With Curve’s transition to become a DAO, CRV tokens also represent the holders’ rights to take part in its governance mechanism, so they can make proposals and vote on them. And with CRV, governance will follow a ‘time-weighted’ voting system. It simply means that the longer they hold CRVs, the greater their voting power in the DAO becomes.
What yield-farmers also do is to take advantage of the popularity of DeFi to speculate on tokens such as $CRV. So what they would do is after depositing and earning the $CRV token, they would sell $CRV on the market for profit.
What happened with the $CRV token launch?
Prior to the launch, $CRV was one of the most anticipated and talked about tokens, and the team saying it would launch in “early August 2020”. On 14th August 2020, the $CRV token was suddenly launched by an anonymous developer without anyone, including the Curve Finance team knowing. The developer was able to do this because the code of the $CRV token and DAO was available on GitHub, so all the developer had to do was to put the two together and launch the smart contract.

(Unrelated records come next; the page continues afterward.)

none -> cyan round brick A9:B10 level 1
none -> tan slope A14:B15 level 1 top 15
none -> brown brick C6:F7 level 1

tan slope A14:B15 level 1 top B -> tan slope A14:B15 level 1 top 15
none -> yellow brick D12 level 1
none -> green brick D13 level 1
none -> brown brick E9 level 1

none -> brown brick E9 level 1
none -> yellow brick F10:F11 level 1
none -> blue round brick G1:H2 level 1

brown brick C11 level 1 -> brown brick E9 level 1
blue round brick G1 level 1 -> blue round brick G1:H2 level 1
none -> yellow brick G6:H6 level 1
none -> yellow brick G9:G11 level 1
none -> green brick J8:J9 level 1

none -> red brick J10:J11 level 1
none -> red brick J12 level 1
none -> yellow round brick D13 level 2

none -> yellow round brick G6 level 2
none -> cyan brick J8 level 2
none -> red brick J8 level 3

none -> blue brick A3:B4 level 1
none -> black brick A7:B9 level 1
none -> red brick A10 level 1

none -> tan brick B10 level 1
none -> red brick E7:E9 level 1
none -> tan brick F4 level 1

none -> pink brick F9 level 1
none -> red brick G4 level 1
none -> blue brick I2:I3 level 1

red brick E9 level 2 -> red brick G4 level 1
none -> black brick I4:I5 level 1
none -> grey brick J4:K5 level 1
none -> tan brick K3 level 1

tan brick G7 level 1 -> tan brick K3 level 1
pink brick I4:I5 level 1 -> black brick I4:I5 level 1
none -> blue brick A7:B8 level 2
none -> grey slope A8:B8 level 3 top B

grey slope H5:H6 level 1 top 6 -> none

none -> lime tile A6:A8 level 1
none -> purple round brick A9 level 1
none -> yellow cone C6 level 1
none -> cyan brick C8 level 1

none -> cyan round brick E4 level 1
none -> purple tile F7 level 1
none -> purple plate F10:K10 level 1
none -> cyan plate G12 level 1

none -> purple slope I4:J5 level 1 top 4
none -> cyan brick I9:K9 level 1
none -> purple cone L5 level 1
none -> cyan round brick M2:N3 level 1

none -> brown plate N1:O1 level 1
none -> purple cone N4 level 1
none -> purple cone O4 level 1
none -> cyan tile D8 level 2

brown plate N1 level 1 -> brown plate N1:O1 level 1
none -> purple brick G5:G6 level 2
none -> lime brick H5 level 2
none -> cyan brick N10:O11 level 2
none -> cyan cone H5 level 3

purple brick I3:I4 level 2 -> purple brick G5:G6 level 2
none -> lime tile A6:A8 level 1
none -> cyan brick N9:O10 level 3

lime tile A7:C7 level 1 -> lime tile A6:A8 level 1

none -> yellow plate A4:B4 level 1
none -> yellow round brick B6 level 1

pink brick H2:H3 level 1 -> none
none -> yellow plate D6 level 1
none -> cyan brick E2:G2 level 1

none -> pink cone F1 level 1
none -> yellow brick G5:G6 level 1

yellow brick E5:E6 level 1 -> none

Of course after the initial launch of the token other cryptocurrency enthusiasts started posting on Twitter about the news. This meant the Curve team had to go around clarifying the situation and saying it was a scam. The Curve team also scrambled to confirm that the contract deployed by the developer had the same code and that there were no significant changes or backdoors added i.e. there was nothing malicious in the contracts.
So Curve ended up declaring that this was their official token and DAO launch, and needless to say, the cryptocurrency community were not happy about it. This was made worse by the fact that in the hours between the time the developer launched $CRV and Curve declaring it was an official launch, 80,000 CRV tokens were already mined by some users. This led many others to say that it was unfair to others considering the Curve team had previously announced there would be 24 hours between the contract being deployed and the first token being issued.
$CRV is highly volatile, prices were at an all time high of $54.01 on 14th August 2020, and went to an all time low of $4.17 on 17th August 2020. Also being a mined currency, the initial supply will be extremely low and only increases over time after more has been mined. This results in prices being highly volatile as we can see because with more tokens will be mined, these miners will quickly sell their tokens on the market. This is especially the case during the initial launch phase where there is a lot of hype, but very little supply.
So those speculating on $CRV really need to exercise caution because it is very risky.
How to Use Curve to Trade
In order to use Curve Finance, simply go to their web portal at https://www.curve.fi and connect a web3 wallet like MetaMask.
Choose which cryptocurrencies you want to trade. Then, click “Sell” at the bottom. You will then be prompted by your web3 wallet to confirm the transaction.
Once confirmed, it means that your trade is successful.
While Curve can also be a profitable alternative against Uniswap in terms of high frequency and large volume trades, everyone still has to consider how to effectively balance potential earnings from its corresponding risks.
And if the Curve project continues its run successfully in the months and years to come, it might even become one of the best performing DEXs in the DeFi space for offering low slippage trades as compared with its competitors.